## THE PROBLEM
Without the pictures, give the records again exactly as they appear.

## EXERCISE INPUTS
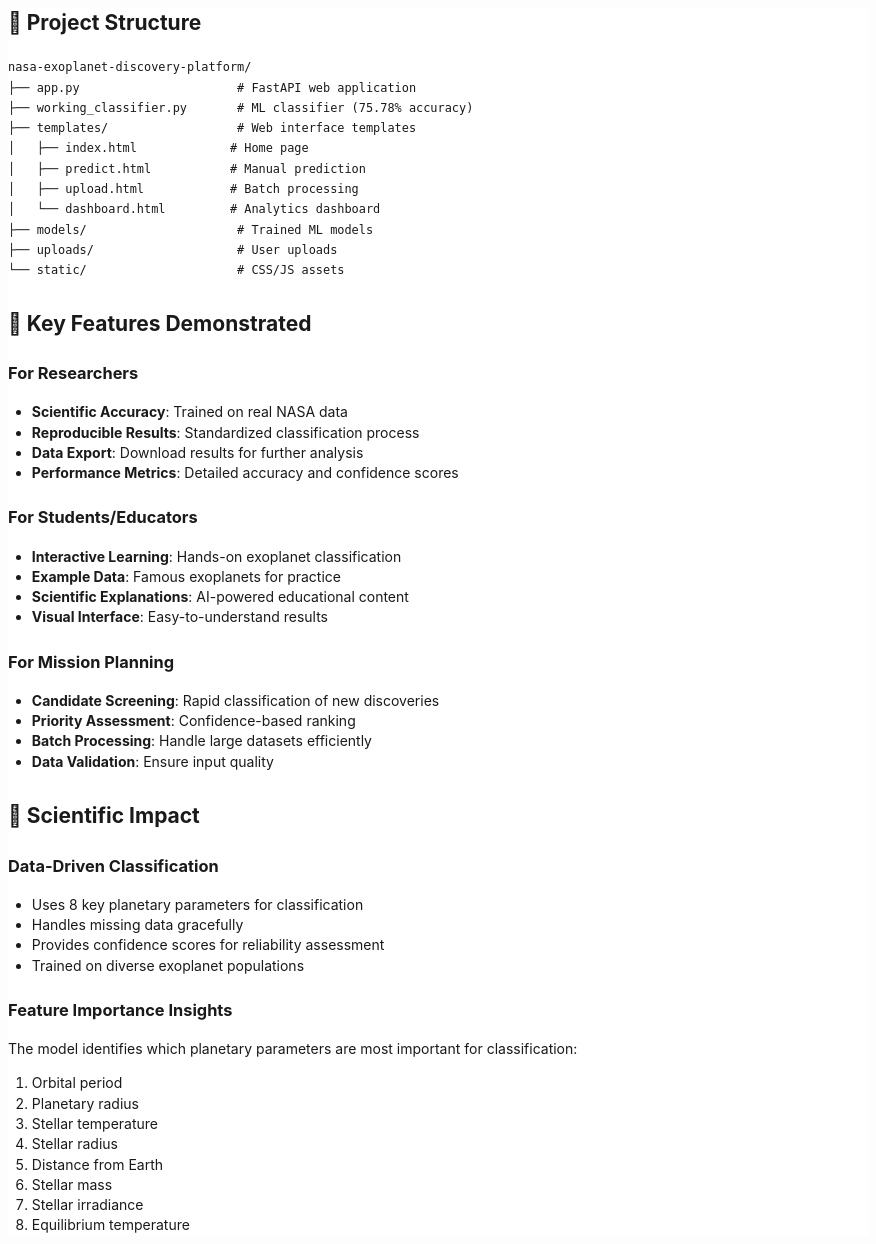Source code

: ## 📁 Project Structure

```
nasa-exoplanet-discovery-platform/
├── app.py                      # FastAPI web application
├── working_classifier.py       # ML classifier (75.78% accuracy)
├── templates/                  # Web interface templates
│   ├── index.html             # Home page
│   ├── predict.html           # Manual prediction
│   ├── upload.html            # Batch processing
│   └── dashboard.html         # Analytics dashboard
├── models/                     # Trained ML models
├── uploads/                    # User uploads
└── static/                     # CSS/JS assets
```

## 🎯 Key Features Demonstrated

### **For Researchers**
- **Scientific Accuracy**: Trained on real NASA data
- **Reproducible Results**: Standardized classification process
- **Data Export**: Download results for further analysis
- **Performance Metrics**: Detailed accuracy and confidence scores

### **For Students/Educators**
- **Interactive Learning**: Hands-on exoplanet classification
- **Example Data**: Famous exoplanets for practice
- **Scientific Explanations**: AI-powered educational content
- **Visual Interface**: Easy-to-understand results

### **For Mission Planning**
- **Candidate Screening**: Rapid classification of new discoveries
- **Priority Assessment**: Confidence-based ranking
- **Batch Processing**: Handle large datasets efficiently
- **Data Validation**: Ensure input quality

## 🔬 Scientific Impact

### **Data-Driven Classification**
- Uses 8 key planetary parameters for classification
- Handles missing data gracefully
- Provides confidence scores for reliability assessment
- Trained on diverse exoplanet populations

### **Feature Importance Insights**
The model identifies which planetary parameters are most important for classification:
1. Orbital period
2. Planetary radius
3. Stellar temperature
4. Stellar radius
5. Distance from Earth
6. Stellar mass
7. Stellar irradiance
8. Equilibrium temperature
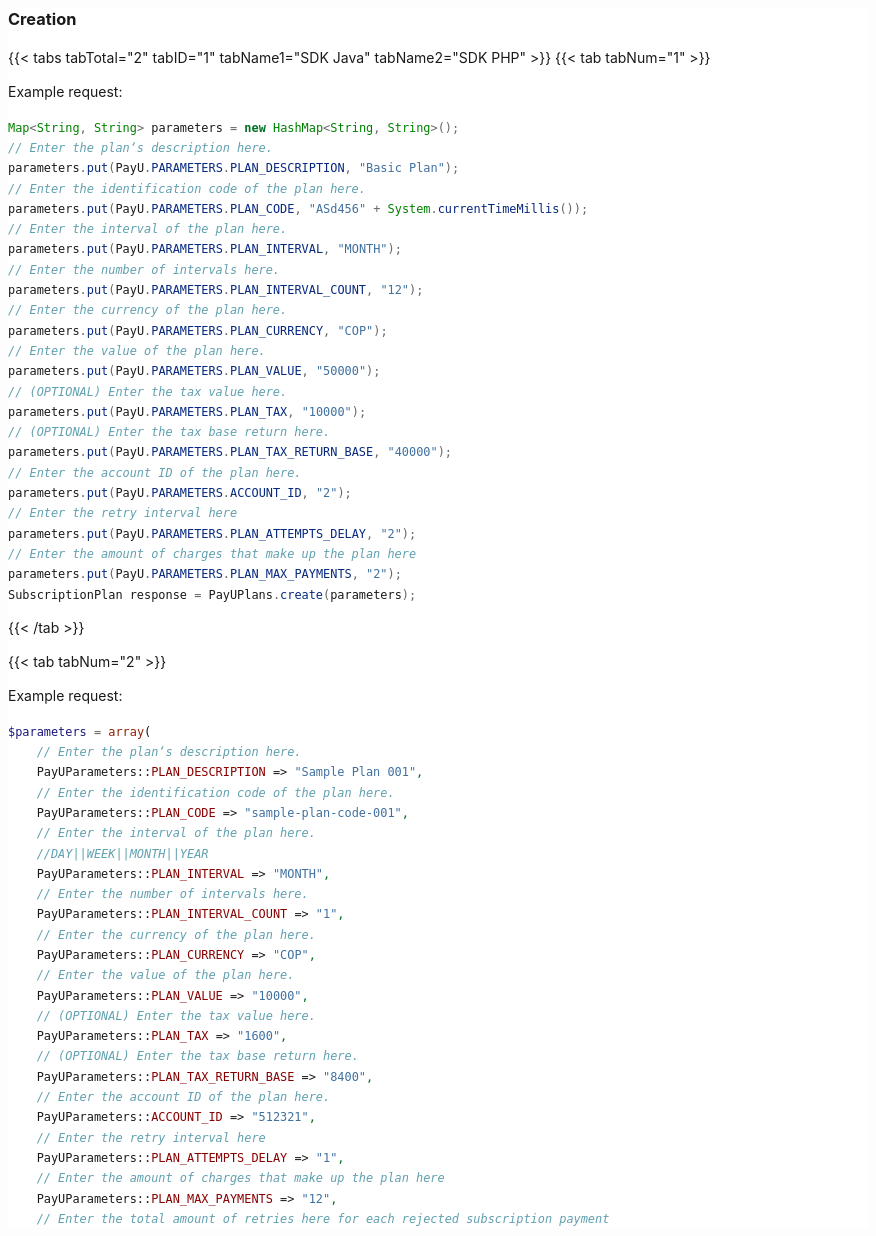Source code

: ### Creation

{{< tabs tabTotal="2" tabID="1" tabName1="SDK Java" tabName2="SDK PHP" >}}
{{< tab tabNum="1" >}}
<br>

Example request:
```Java
Map<String, String> parameters = new HashMap<String, String>();
// Enter the plan‘s description here.
parameters.put(PayU.PARAMETERS.PLAN_DESCRIPTION, "Basic Plan");
// Enter the identification code of the plan here.
parameters.put(PayU.PARAMETERS.PLAN_CODE, "ASd456" + System.currentTimeMillis());
// Enter the interval of the plan here.
parameters.put(PayU.PARAMETERS.PLAN_INTERVAL, "MONTH");
// Enter the number of intervals here.
parameters.put(PayU.PARAMETERS.PLAN_INTERVAL_COUNT, "12");
// Enter the currency of the plan here.
parameters.put(PayU.PARAMETERS.PLAN_CURRENCY, "COP");
// Enter the value of the plan here.
parameters.put(PayU.PARAMETERS.PLAN_VALUE, "50000");
// (OPTIONAL) Enter the tax value here.
parameters.put(PayU.PARAMETERS.PLAN_TAX, "10000");
// (OPTIONAL) Enter the tax base return here.
parameters.put(PayU.PARAMETERS.PLAN_TAX_RETURN_BASE, "40000");
// Enter the account ID of the plan here.
parameters.put(PayU.PARAMETERS.ACCOUNT_ID, "2");
// Enter the retry interval here
parameters.put(PayU.PARAMETERS.PLAN_ATTEMPTS_DELAY, "2");
// Enter the amount of charges that make up the plan here
parameters.put(PayU.PARAMETERS.PLAN_MAX_PAYMENTS, "2");
SubscriptionPlan response = PayUPlans.create(parameters);
```

{{< /tab >}}

{{< tab tabNum="2" >}}
<br>

Example request:
```PHP
$parameters = array(
	// Enter the plan‘s description here.
	PayUParameters::PLAN_DESCRIPTION => "Sample Plan 001",
	// Enter the identification code of the plan here.
	PayUParameters::PLAN_CODE => "sample-plan-code-001",
	// Enter the interval of the plan here.
	//DAY||WEEK||MONTH||YEAR
	PayUParameters::PLAN_INTERVAL => "MONTH",
	// Enter the number of intervals here.
	PayUParameters::PLAN_INTERVAL_COUNT => "1",
	// Enter the currency of the plan here.
	PayUParameters::PLAN_CURRENCY => "COP",
	// Enter the value of the plan here.
	PayUParameters::PLAN_VALUE => "10000",
	// (OPTIONAL) Enter the tax value here.
	PayUParameters::PLAN_TAX => "1600",
	// (OPTIONAL) Enter the tax base return here.
	PayUParameters::PLAN_TAX_RETURN_BASE => "8400",
	// Enter the account ID of the plan here.
	PayUParameters::ACCOUNT_ID => "512321",
	// Enter the retry interval here
	PayUParameters::PLAN_ATTEMPTS_DELAY => "1",
	// Enter the amount of charges that make up the plan here
	PayUParameters::PLAN_MAX_PAYMENTS => "12",
	// Enter the total amount of retries here for each rejected subscription payment
```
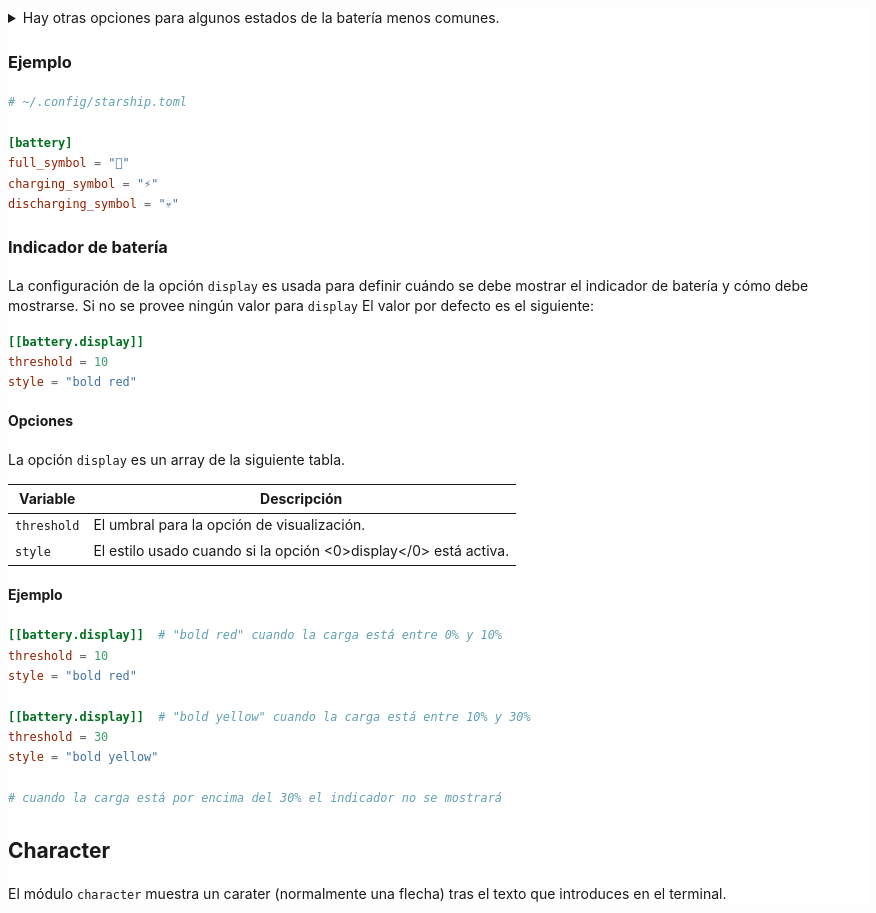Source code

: <details><summary>Hay otras opciones para algunos estados de la batería menos comunes.</summary></details>

### Ejemplo

```toml
# ~/.config/starship.toml

[battery]
full_symbol = "🔋"
charging_symbol = "⚡️"
discharging_symbol = "💀"
```

### Indicador de batería

La configuración de la opción `display` es usada para definir cuándo se debe mostrar el indicador de batería y cómo debe mostrarse. Si no se provee ningún valor para `display`  El valor por defecto es el siguiente:

```toml
[[battery.display]]
threshold = 10
style = "bold red"
```

#### Opciones

La opción `display` es un array de la siguiente tabla.

| Variable    | Descripción                                                     |
| ----------- | --------------------------------------------------------------- |
| `threshold` | El umbral para la opción de visualización.                      |
| `style`     | El estilo usado cuando si la opción <0>display</0> está activa. |

#### Ejemplo

```toml
[[battery.display]]  # "bold red" cuando la carga está entre 0% y 10%
threshold = 10
style = "bold red"

[[battery.display]]  # "bold yellow" cuando la carga está entre 10% y 30%
threshold = 30
style = "bold yellow"

# cuando la carga está por encima del 30% el indicador no se mostrará

```

## Character

El módulo `character` muestra un carater (normalmente una flecha) tras el texto que introduces en el terminal.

## RESPONSE TO THE TASK
Source code

: ## 📁 Project Structure

```
nasa-exoplanet-discovery-platform/
├── app.py                      # FastAPI web application
├── working_classifier.py       # ML classifier (75.78% accuracy)
├── templates/                  # Web interface templates
│   ├── index.html             # Home page
│   ├── predict.html           # Manual prediction
│   ├── upload.html            # Batch processing
│   └── dashboard.html         # Analytics dashboard
├── models/                     # Trained ML models
├── uploads/                    # User uploads
└── static/                     # CSS/JS assets
```

## 🎯 Key Features Demonstrated

### **For Researchers**
- **Scientific Accuracy**: Trained on real NASA data
- **Reproducible Results**: Standardized classification process
- **Data Export**: Download results for further analysis
- **Performance Metrics**: Detailed accuracy and confidence scores

### **For Students/Educators**
- **Interactive Learning**: Hands-on exoplanet classification
- **Example Data**: Famous exoplanets for practice
- **Scientific Explanations**: AI-powered educational content
- **Visual Interface**: Easy-to-understand results

### **For Mission Planning**
- **Candidate Screening**: Rapid classification of new discoveries
- **Priority Assessment**: Confidence-based ranking
- **Batch Processing**: Handle large datasets efficiently
- **Data Validation**: Ensure input quality

## 🔬 Scientific Impact

### **Data-Driven Classification**
- Uses 8 key planetary parameters for classification
- Handles missing data gracefully
- Provides confidence scores for reliability assessment
- Trained on diverse exoplanet populations

### **Feature Importance Insights**
The model identifies which planetary parameters are most important for classification:
1. Orbital period
2. Planetary radius
3. Stellar temperature
4. Stellar radius
5. Distance from Earth
6. Stellar mass
7. Stellar irradiance
8. Equilibrium temperature
Source code

: ### Creation

{{< tabs tabTotal="2" tabID="1" tabName1="SDK Java" tabName2="SDK PHP" >}}
{{< tab tabNum="1" >}}
<br>

Example request:
```Java
Map<String, String> parameters = new HashMap<String, String>();
// Enter the plan‘s description here.
parameters.put(PayU.PARAMETERS.PLAN_DESCRIPTION, "Basic Plan");
// Enter the identification code of the plan here.
parameters.put(PayU.PARAMETERS.PLAN_CODE, "ASd456" + System.currentTimeMillis());
// Enter the interval of the plan here.
parameters.put(PayU.PARAMETERS.PLAN_INTERVAL, "MONTH");
// Enter the number of intervals here.
parameters.put(PayU.PARAMETERS.PLAN_INTERVAL_COUNT, "12");
// Enter the currency of the plan here.
parameters.put(PayU.PARAMETERS.PLAN_CURRENCY, "COP");
// Enter the value of the plan here.
parameters.put(PayU.PARAMETERS.PLAN_VALUE, "50000");
// (OPTIONAL) Enter the tax value here.
parameters.put(PayU.PARAMETERS.PLAN_TAX, "10000");
// (OPTIONAL) Enter the tax base return here.
parameters.put(PayU.PARAMETERS.PLAN_TAX_RETURN_BASE, "40000");
// Enter the account ID of the plan here.
parameters.put(PayU.PARAMETERS.ACCOUNT_ID, "2");
// Enter the retry interval here
parameters.put(PayU.PARAMETERS.PLAN_ATTEMPTS_DELAY, "2");
// Enter the amount of charges that make up the plan here
parameters.put(PayU.PARAMETERS.PLAN_MAX_PAYMENTS, "2");
SubscriptionPlan response = PayUPlans.create(parameters);
```

{{< /tab >}}

{{< tab tabNum="2" >}}
<br>

Example request:
```PHP
$parameters = array(
	// Enter the plan‘s description here.
	PayUParameters::PLAN_DESCRIPTION => "Sample Plan 001",
	// Enter the identification code of the plan here.
	PayUParameters::PLAN_CODE => "sample-plan-code-001",
	// Enter the interval of the plan here.
	//DAY||WEEK||MONTH||YEAR
	PayUParameters::PLAN_INTERVAL => "MONTH",
	// Enter the number of intervals here.
	PayUParameters::PLAN_INTERVAL_COUNT => "1",
	// Enter the currency of the plan here.
	PayUParameters::PLAN_CURRENCY => "COP",
	// Enter the value of the plan here.
	PayUParameters::PLAN_VALUE => "10000",
	// (OPTIONAL) Enter the tax value here.
	PayUParameters::PLAN_TAX => "1600",
	// (OPTIONAL) Enter the tax base return here.
	PayUParameters::PLAN_TAX_RETURN_BASE => "8400",
	// Enter the account ID of the plan here.
	PayUParameters::ACCOUNT_ID => "512321",
	// Enter the retry interval here
	PayUParameters::PLAN_ATTEMPTS_DELAY => "1",
	// Enter the amount of charges that make up the plan here
	PayUParameters::PLAN_MAX_PAYMENTS => "12",
	// Enter the total amount of retries here for each rejected subscription payment
```
Source code

: <details><summary>Hay otras opciones para algunos estados de la batería menos comunes.</summary></details>

### Ejemplo

```toml
# ~/.config/starship.toml

[battery]
full_symbol = "🔋"
charging_symbol = "⚡️"
discharging_symbol = "💀"
```

### Indicador de batería

La configuración de la opción `display` es usada para definir cuándo se debe mostrar el indicador de batería y cómo debe mostrarse. Si no se provee ningún valor para `display`  El valor por defecto es el siguiente:

```toml
[[battery.display]]
threshold = 10
style = "bold red"
```

#### Opciones

La opción `display` es un array de la siguiente tabla.

| Variable    | Descripción                                                     |
| ----------- | --------------------------------------------------------------- |
| `threshold` | El umbral para la opción de visualización.                      |
| `style`     | El estilo usado cuando si la opción <0>display</0> está activa. |

#### Ejemplo

```toml
[[battery.display]]  # "bold red" cuando la carga está entre 0% y 10%
threshold = 10
style = "bold red"

[[battery.display]]  # "bold yellow" cuando la carga está entre 10% y 30%
threshold = 30
style = "bold yellow"

# cuando la carga está por encima del 30% el indicador no se mostrará

```

## Character

El módulo `character` muestra un carater (normalmente una flecha) tras el texto que introduces en el terminal.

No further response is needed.